Middle point of each pair of an numpy.array

Even shorter, slightly sweeter:

(x[1:] + x[:-1]) / 2

• This is faster:

  >>> python -m timeit -s "import numpy; x = numpy.random.random(1000000)" "x[:-1] + numpy.diff(x)/2"
  100 loops, best of 3: 6.03 msec per loop
  
  >>> python -m timeit -s "import numpy; x = numpy.random.random(1000000)" "(x[1:] + x[:-1]) / 2"
  100 loops, best of 3: 4.07 msec per loop
  

• This is perfectly accurate:

  Consider each element in x[1:] + x[:-1]. So consider x₀ and x₁, the first and second elements.

  x₀ + x₁ is calculated to perfect precision and then rounded, in accordance to IEEE. It would therefore be the correct answer if that was all that was needed.

  (x₀ + x₁) / 2 is just half of that value. This can almost always be done by reducing the exponent by one, except in two cases:

  • x₀ + x₁ overflows. This will result in an infinity (of either sign). That’s not what is wanted, so the calculation will be wrong.

  • x₀ + x₁ underflows. As the size is reduced, rounding will be perfect and thus the calculation will be correct.

  In all other cases, the calculation will be correct.

  ---

  Now consider x[:-1] + numpy.diff(x) / 2. This, by inspection of the source, evaluates directly to

  x[:-1] + (x[1:] - x[:-1]) / 2
  

  and so consider again x₀ and x₁.

  x₁ - x₀ will have severe “problems” with underflow for many values.
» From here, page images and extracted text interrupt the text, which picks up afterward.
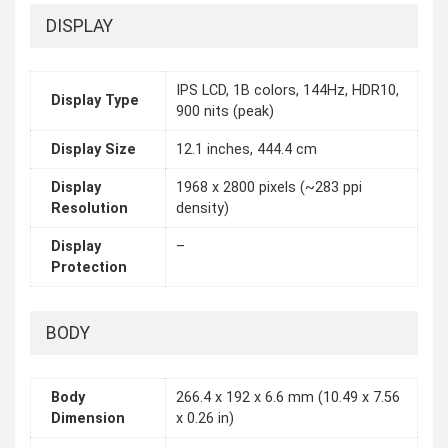
DISPLAY
IPS LCD, 1B colors, 144Hz, HDR10,
Display Type
900 nits (peak)
Display Size
12.1 inches, 444.4 cm
Display
1968 x 2800 pixels (~283 ppi
Resolution
density)
Display
–
Protection
BODY
Body
266.4 x 192 x 6.6 mm (10.49 x 7.56
Dimension
x 0.26 in)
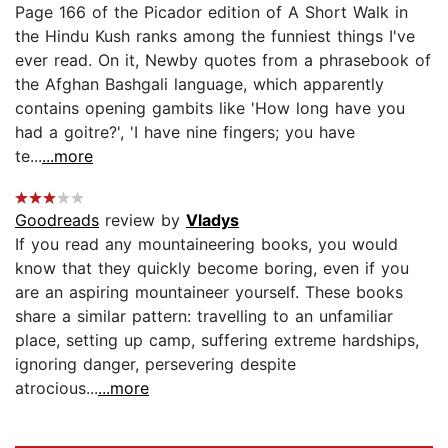
Page 166 of the Picador edition of A Short Walk in
the Hindu Kush ranks among the funniest things I've
ever read. On it, Newby quotes from a phrasebook of
the Afghan Bashgali language, which apparently
contains opening gambits like 'How long have you
had a goitre?', 'I have nine fingers; you have
te...
...more
Goodreads
review by
Vladys
If you read any mountaineering books, you would
know that they quickly become boring, even if you
are an aspiring mountaineer yourself. These books
share a similar pattern: travelling to an unfamiliar
place, setting up camp, suffering extreme hardships,
ignoring danger, persevering despite
atrocious...
...more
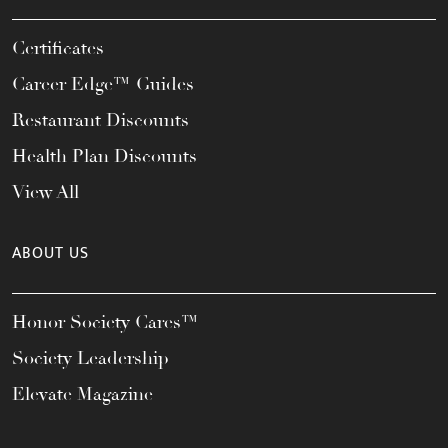
Certificates
Career Edge™ Guides
Restaurant Discounts
Health Plan Discounts
View All
ABOUT US
Honor Society Cares™
Society Leadership
Elevate Magazine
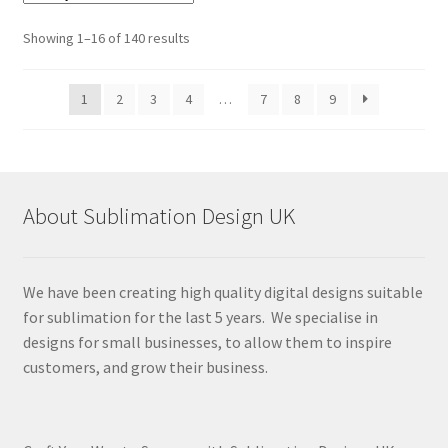
Sorted
Showing 1–16 of 140 results
by
latest
1
2
3
4
…
7
8
9
About Sublimation Design UK
We have been creating high quality digital designs suitable
for sublimation for the last 5 years. We specialise in
designs for small businesses, to allow them to inspire
customers, and grow their business.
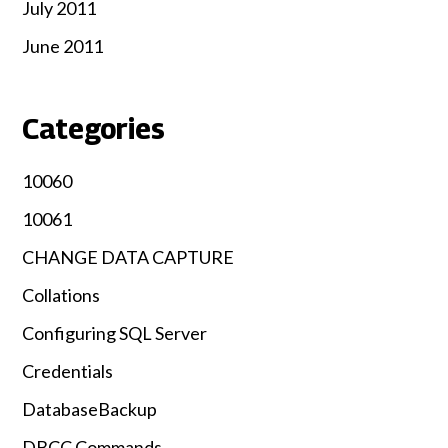
July 2011
June 2011
Categories
10060
10061
CHANGE DATA CAPTURE
Collations
Configuring SQL Server
Credentials
DatabaseBackup
DBCC Commands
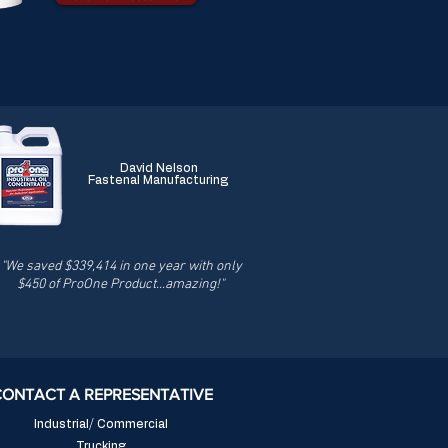
David Nelson
Fastenal Manufacturing
"We saved $339,414 in one year with only
$450 of ProOne Product...amazing!"
CONTACT A REPRESENTATIVE
Industrial/ Commercial
Trucking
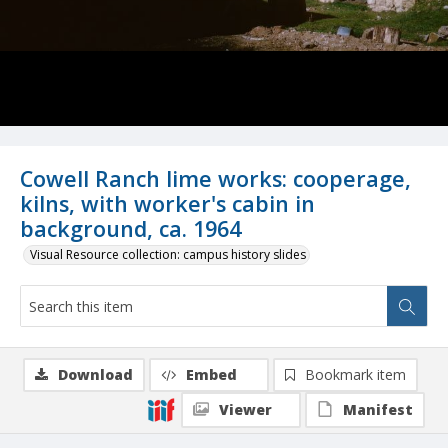
Cowell Ranch lime works: cooperage,
kilns, with worker's cabin in
background, ca. 1964
Visual Resource collection: campus history slides
Download
Embed
Bookmark item
Viewer
Manifest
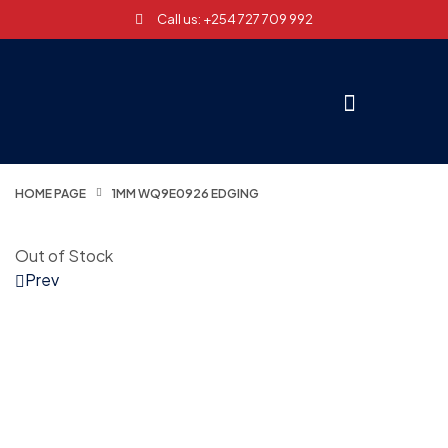
Call us: +254 727 709 992
HOME PAGE
1MM WQ9E0926 EDGING
Out of Stock
Prev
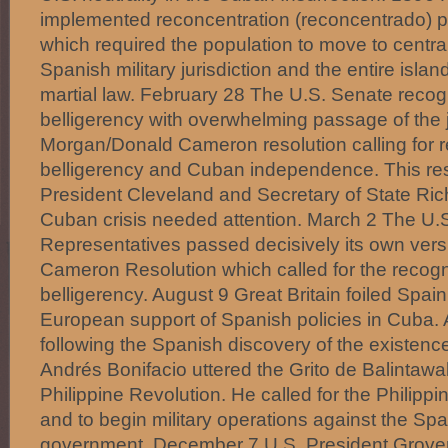
implemented reconcentration (reconcentrado) po
which required the population to move to centra
Spanish military jurisdiction and the entire isl
martial law. February 28 The U.S. Senate rec
belligerency with overwhelming passage of the j
Morgan/Donald Cameron resolution calling for 
belligerency and Cuban independence. This res
President Cleveland and Secretary of State Ric
Cuban crisis needed attention. March 2 The U.
Representatives passed decisively its own vers
Cameron Resolution which called for the recogn
belligerency. August 9 Great Britain foiled Spain
European support of Spanish policies in Cuba.
following the Spanish discovery of the existenc
Andrés Bonifacio uttered the Grito de Balintawak,
Philippine Revolution. He called for the Philippi
and to begin military operations against the Spa
government. December 7 U.S. President Grover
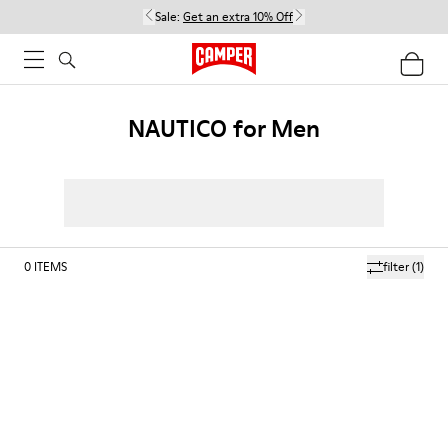
Sale:
Get an extra 10% Off
NAUTICO for Men
0
ITEMS
filter
(1)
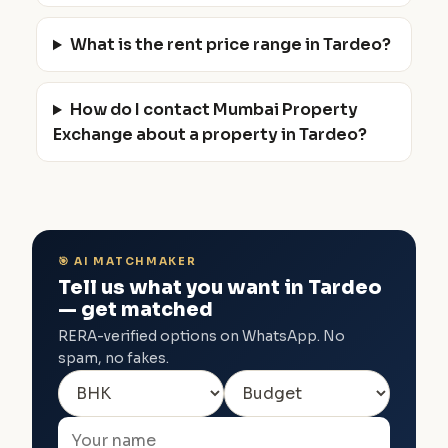
What is the rent price range in Tardeo?
How do I contact Mumbai Property
Exchange about a property in Tardeo?
🎯 AI MATCHMAKER
Tell us what you want in Tardeo
— get matched
RERA-verified options on WhatsApp. No
spam, no fakes.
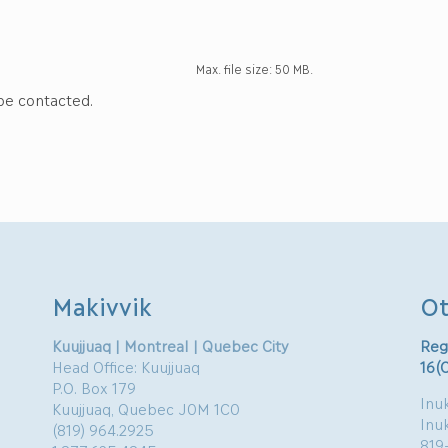
Max. file size: 50 MB.
 be contacted.
Makivvik
Ot
Kuujjuaq | Montreal | Quebec City
Reg
Head Office: Kuujjuaq
16(
P.O. Box 179
Inuk
Kuujjuaq, Quebec J0M 1C0
Inu
(819) 964.2925
819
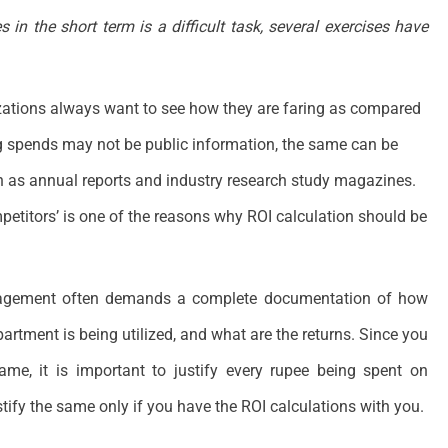
 in the short term is a difficult task, several exercises have
zations always want to see how they are faring as compared
ng spends may not be public information, the same can be
h as annual reports and industry research study magazines.
etitors’ is one of the reasons why ROI calculation should be
gement often demands a complete documentation of how
artment is being utilized, and what are the returns. Since you
ame, it is important to justify every rupee being spent on
stify the same only if you have the ROI calculations with you.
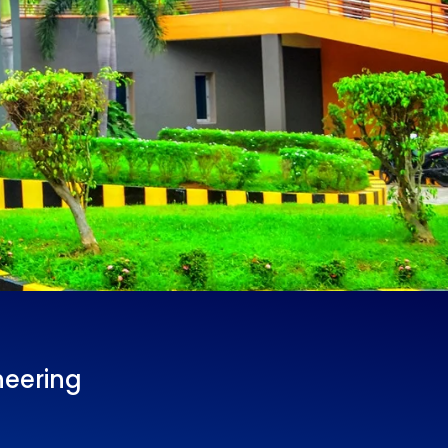
neering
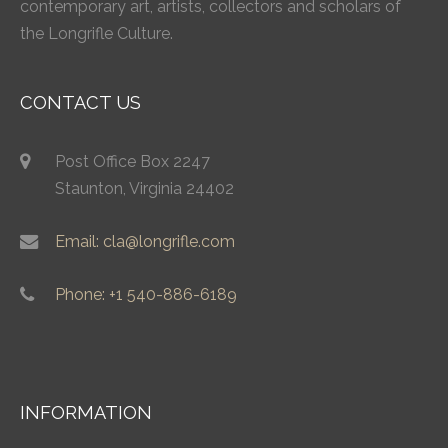
contemporary art, artists, collectors and scholars of
the Longrifle Culture.
CONTACT US
Post Office Box 2247
Staunton, Virginia 24402
Email: cla@longrifle.com
Phone: +1 540-886-6189
INFORMATION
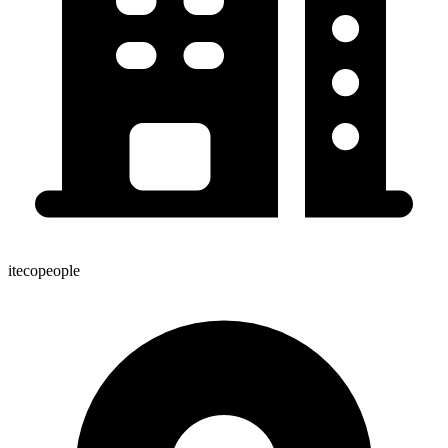
itecopeople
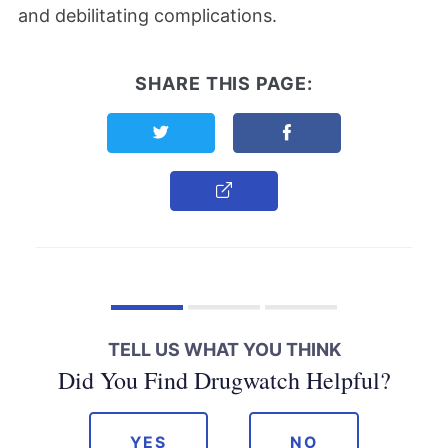
and debilitating complications.
SHARE THIS PAGE:
Share this page on Twitter
Share this page on F
Copy Link
TELL US WHAT YOU THINK
Did You Find Drugwatch Helpful?
YES
NO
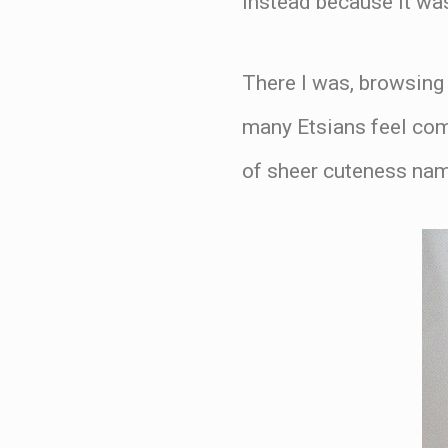
instead because it was
There I was, browsing
many Etsians feel comp
of sheer cuteness n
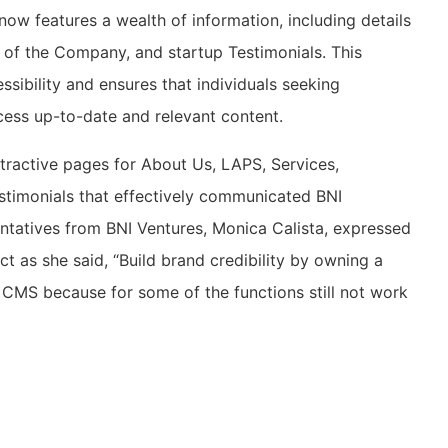
ow features a wealth of information, including details
 of the Company, and startup Testimonials. This
sibility and ensures that individuals seeking
cess up-to-date and relevant content.
ttractive pages for About Us, LAPS, Services,
stimonials that effectively communicated BNI
ntatives from BNI Ventures, Monica Calista, expressed
ect as she said, “Build brand credibility by owning a
e CMS because for some of the functions still not work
This will also lose precision with large cancellations. It’s not immediately clear that this doesn’t matter if the signs are the same, though, as the error effectively cancels out on addition. What does matter is that rounding occurs.

  (x₁ - x₀) / 2 will be no less rounded, but then x₀ + (x₁ - x₀) / 2 involves another rounding. This means that errors will creep in. Proof:

  import numpy
  
  wins = draws = losses = 0
  
  for _ in range(100000):
      a = numpy.random.random()
      b = numpy.random.random() / 0.146
  
      x = (a+b)/2 
      y = a + (b-a)/2
  
      error_mine   = (a-x) - (x-b)
      error_theirs = (a-y) - (y-b)
  
      if x != y:
          if abs(error_mine) < abs(error_theirs):
              wins += 1
          elif abs(error_mine) == abs(error_theirs):
              draws += 1
          else:
              losses += 1
      else:
          draws += 1
  
  wins / 1000
  #>>> 12.44
  
  draws / 1000
  #>>> 87.56
  
  losses / 1000
  #>>> 0.0
  

  This shows that for the carefully chosen constant of 1.46, a full 12-13% of answers are wrong with the diff variant! As expected, my version is always right.

  Now consider underflow. Although my variant has overflow problems, these are much less big a deal than cancellation problems. It should be obvious why the double-rounding from the above logic is very problematic. Proof:

  ...
      a = numpy.random.random()
      b = -numpy.random.random()
  ...
  
  wins / 1000
  #>>> 25.149
  
  draws / 1000
  #>>> 74.851
  
  losses / 1000
  #>>> 0.0
  

  Yeah, it gets 25% wrong!

  In fact, it doesn’t take much pruning to get this up to 50%:

  ...
      a = numpy.random.random()
      b = -a + numpy.random.random()/256
  ...
  
  wins / 1000
  #>>> 49.188
  
  draws / 1000
  #>>> 50.812
  
  losses / 1000
  #>>> 0.0
  

  Well, it’s not that bad. It’s only ever 1 least-significant-bit off as long as the signs are the same, I think.

So there you have it. My answer is the best unless you’re finding the average of two values whose sum exceeds 1.7976931348623157e+308 or is smaller than -1.7976931348623157e+308.